« In Reality » est une émission web (« podcast ») américaine qui « prône la vérité ». En faisant intervenir des leaders, entrepreneurs, journalistes et responsables politiques, cette émission « combat la désinformation toxique qui a empoisonné le discours et menacé la démocratie ». Une sorte de France Inter à la sauce états-unienne, en somme.
L’émission du 16 août 2023 est particulièrement intéressante. Elle a été réalisée le soir d’un sommet de la fondation Nobel sur « vérité, confiance et espoir » et promue par l’Académie nationale (américaine) des sciences via leur lettre d’information. Le sujet était « Comment faire en sorte que les gens croient à nouveau en la science ? » [1] et avait comme cible « le rôle du dogme anti-vax » et « le déni climatique ». Les invités étaient Marcia Macnutt, présidente de l’Académie, et Vidar Helgesen, directeur exécutif de la fondation Nobel. Ils ont souligné que la baisse de confiance qu’on observe aujourd’hui en la science est presque entièrement liée à la pandémie covid-19, à cause du « mouvement anti-vax », et, en moindre mesure, aux « propagateurs de la désinformation du changement climatique ».
La conclusion qu’on tire des 37 minutes de cette émission est plus que décevante. Les intervenants ont certes raison d’affirmer que ce n’est pas la compétence des scientifiques qui est remise en cause par le citoyen, mais la confiance que ceux-ci travaillent dans l’intérêt général. Mais les intervenants passent sous silence la cause principale de cette perte de confiance : les conflits d’intérêts qui ont été mis au grand jour par la gestion catastrophique de la récente crise sanitaire. Pire encore, ils présentent la science comme matière de consensus global, en laquelle il faut « croire ». Or, la science avance toujours en se remettant en question. Les certitudes d’aujourd’hui sont très souvent les doutes de demain, tout simplement car l’évolution des connaissances fait que ce qui nous semble la règle aujourd’hui peut se révéler l’exception dès qu’on atteint une vision plus globale. Le consensus en science est rare : ce n’est qu’au bout d’un long processus d’analyse d’un très grand nombre de données qu’on peut raisonnablement affirmer d’avoir obtenu un degré de connaissance et de compréhension qui ne sera plus remis en question.

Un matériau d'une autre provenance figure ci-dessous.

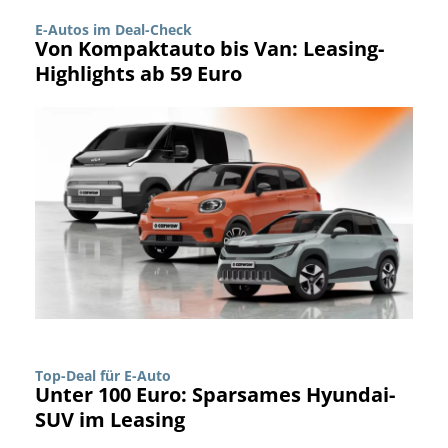
E-Autos im Deal-Check
Von Kompaktauto bis Van: Leasing-
Highlights ab 59 Euro
Top-Deal für E-Auto
Unter 100 Euro: Sparsames Hyundai-
SUV im Leasing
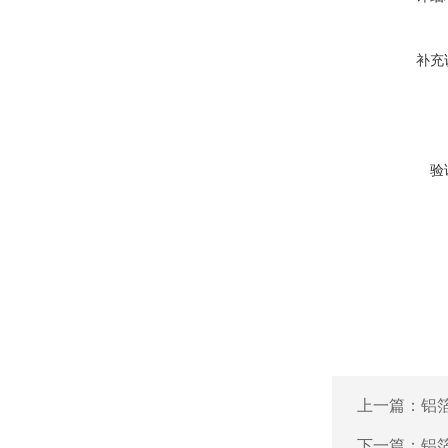
补充
验
上一篇：
铝
下一篇：
铝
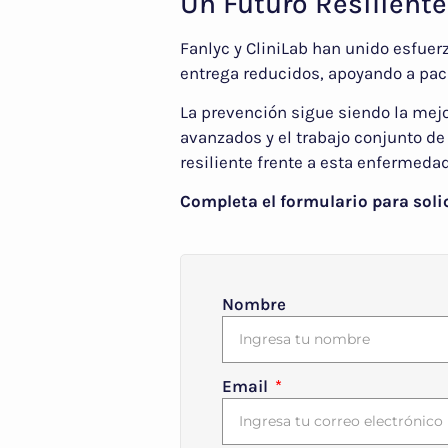
Un Futuro Resiliente
Fanlyc y CliniLab han unido esfuer
entrega reducidos, apoyando a paci
La prevención sigue siendo la mejor
avanzados y el trabajo conjunto de
resiliente frente a esta enfermedad
Completa el formulario para soli
Nombre
Email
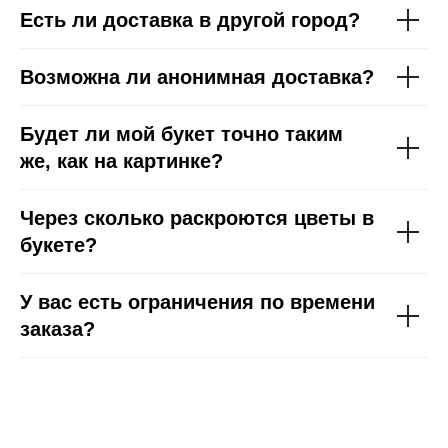
Есть ли доставка в другой город?
Возможна ли анонимная доставка?
Будет ли мой букет точно таким
же, как на картинке?
Через сколько раскроются цветы в
букете?
У вас есть ограничения по времени
заказа?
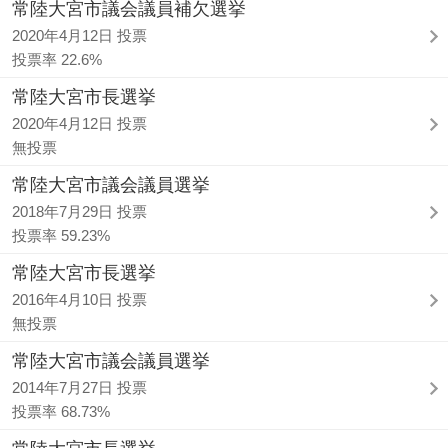
常陸大宮市議会議員補欠選挙
2020年4月12日 投票
投票率 22.6%
常陸大宮市長選挙
2020年4月12日 投票
無投票
常陸大宮市議会議員選挙
2018年7月29日 投票
投票率 59.23%
常陸大宮市長選挙
2016年4月10日 投票
無投票
常陸大宮市議会議員選挙
2014年7月27日 投票
投票率 68.73%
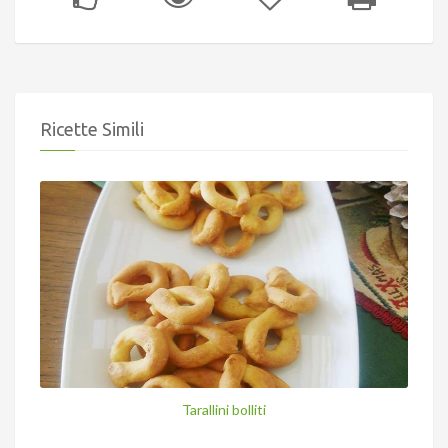
Ricette Simili
Tarallini bolliti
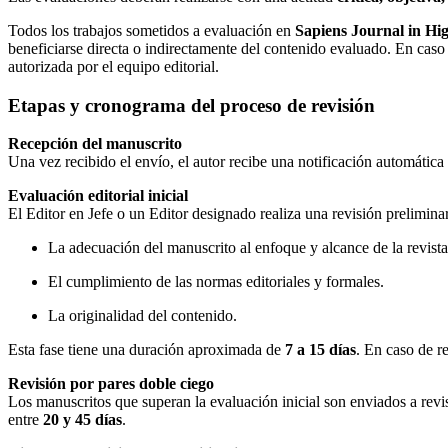
Todos los trabajos sometidos a evaluación en
Sapiens Journal in Hi
beneficiarse directa o indirectamente del contenido evaluado. En caso 
autorizada por el equipo editorial.
Etapas y cronograma del proceso de revisión
Recepción del manuscrito
Una vez recibido el envío, el autor recibe una notificación automátic
Evaluación editorial inicial
El Editor en Jefe o un Editor designado realiza una revisión prelimin
La adecuación del manuscrito al enfoque y alcance de la revista
El cumplimiento de las normas editoriales y formales.
La originalidad del contenido.
Esta fase tiene una duración aproximada de
7 a 15 días
. En caso de r
Revisión por pares doble ciego
Los manuscritos que superan la evaluación inicial son enviados a revis
entre
20 y 45 días
.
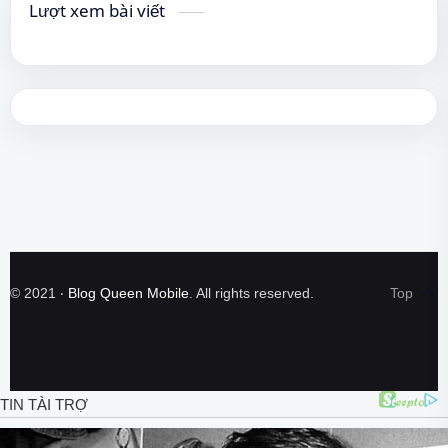
Lượt xem bài viết
©
2021
‧
Blog Queen Mobile
. All rights reserved.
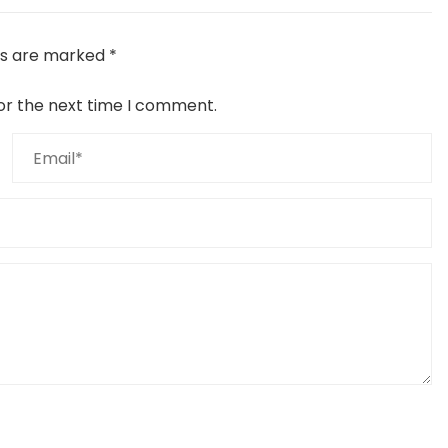
lds are marked
*
or the next time I comment.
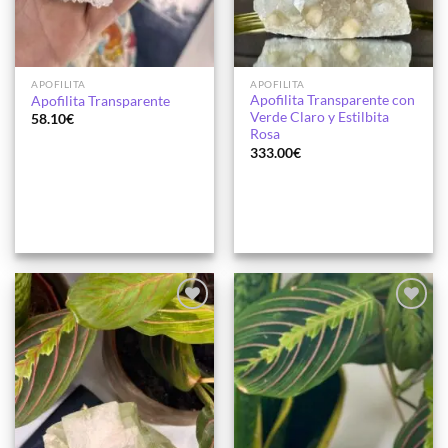
APOFILITA
APOFILITA
Apofilita Transparente con
Apofilita Transparente
Verde Claro y Estilbita
58.10
€
Rosa
333.00
€
Añadir
Añadir
a la
a la
lista de
lista de
deseos
deseos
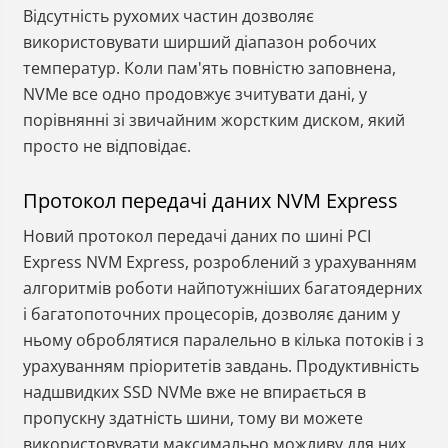
Відсутність рухомих частин дозволяє
використовувати ширший діапазон робочих
температур. Коли пам'ять повністю заповнена,
NVMe все одно продовжує зчитувати дані, у
порівнянні зі звичайним жорстким диском, який
просто не відповідає.
Протокол передачі даних NVM Express
Новий протокол передачі даних по шині PCI
Express NVM Express, розроблений з урахуванням
алгоритмів роботи найпотужніших багатоядерних
і багатопоточних процесорів, дозволяє даним у
ньому оброблятися паралельно в кілька потоків і з
урахуванням пріоритетів завдань. Продуктивність
надшвидких SSD NVMe вже не впирається в
пропускну здатність шини, тому ви можете
використовувати максимально можливу для них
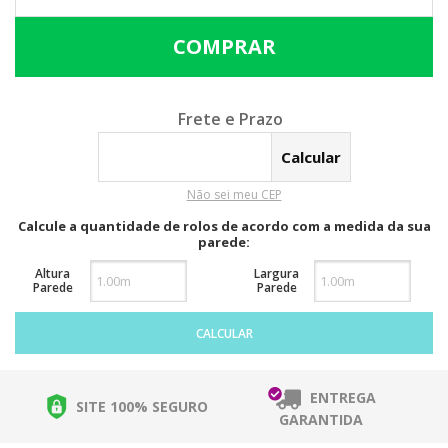
Calcular o Frete
Não sei meu CEP
Calcule a quantidade de rolos de acordo com a medida da sua
parede:
Altura
Largura
Parede
Parede
CALCULAR
ENTREGA
SITE 100% SEGURO
GARANTIDA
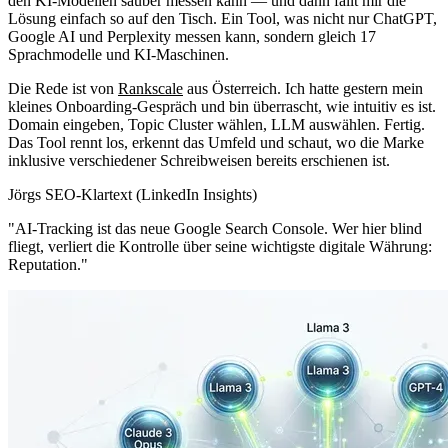
den KI-Modellen sauber messen kann — und dann fällt mir die
Lösung einfach so auf den Tisch. Ein Tool, was nicht nur ChatGPT,
Google AI und Perplexity messen kann, sondern gleich 17
Sprachmodelle und KI-Maschinen.
Die Rede ist von
Rankscale
aus Österreich. Ich hatte gestern mein
kleines Onboarding-Gespräch und bin überrascht, wie intuitiv es ist.
Domain eingeben, Topic Cluster wählen, LLM auswählen. Fertig.
Das Tool rennt los, erkennt das Umfeld und schaut, wo die Marke
inklusive verschiedener Schreibweisen bereits erschienen ist.
Jörgs SEO-Klartext (LinkedIn Insights)
"AI-Tracking ist das neue Google Search Console. Wer hier blind
fliegt, verliert die Kontrolle über seine wichtigste digitale Währung:
Reputation."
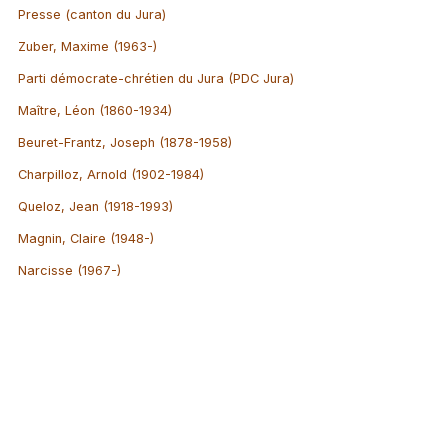
Presse (canton du Jura)
Zuber, Maxime (1963-)
Parti démocrate-chrétien du Jura (PDC Jura)
Maître, Léon (1860-1934)
Beuret-Frantz, Joseph (1878-1958)
Charpilloz, Arnold (1902-1984)
Queloz, Jean (1918-1993)
Magnin, Claire (1948-)
Narcisse (1967-)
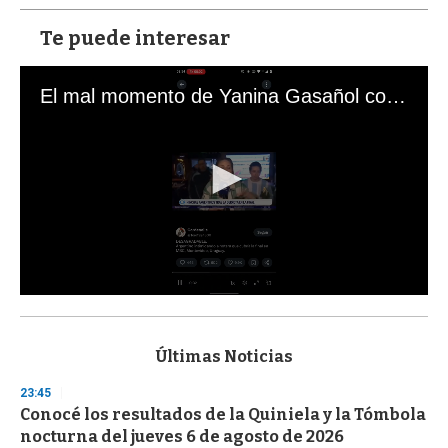
Te puede interesar
El mal momento de Yanina Gasañol con un hincha argentino en "Subrayado"
0
s
e
c
Últimas Noticias
o
n
23:45
d
Conocé los resultados de la Quiniela y la Tómbola
s
o
nocturna del jueves 6 de agosto de 2026
f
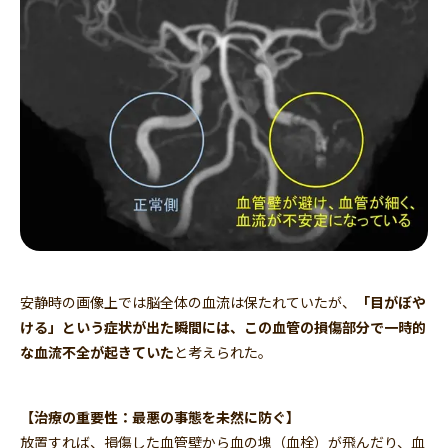
安静時の画像上では脳全体の血流は保たれていたが、
「目がぼや
ける」という症状が出た瞬間には、この血管の損傷部分で一時的
な血流不全が起きていた
と考えられた。
【治療の重要性：最悪の事態を未然に防ぐ】
放置すれば、損傷した血管壁から血の塊（血栓）が飛んだり、血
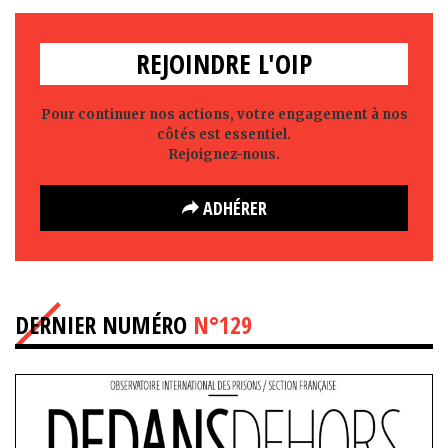
REJOINDRE L'OIP
Pour continuer nos actions, votre engagement à nos
côtés est essentiel.
Rejoignez-nous.
ADHÉRER
DERNIER NUMÉRO
N°129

La stratégie choisie pour rétablir la confiance consiste à ostraciser tous ceux qui ne suivent pas la doxa, en les faisant passer pour des propagateurs de « désinformation », alors que bien souvent ils ne font que ce que la science a toujours fait : remettre en question la version officielle. C’est une attitude que l’on retrouve chez les fanatiques religieux, pour qui le doute est un péché. Constater que des représentants d’institutions scientifiques prestigieuses se comportent comme des prêcheurs d’une vérité absolue doit nous inquiéter sur la poursuite des dérives totalitaires et liberticides dont nous avons fait l’amère expérience lors de restrictions sanitaires.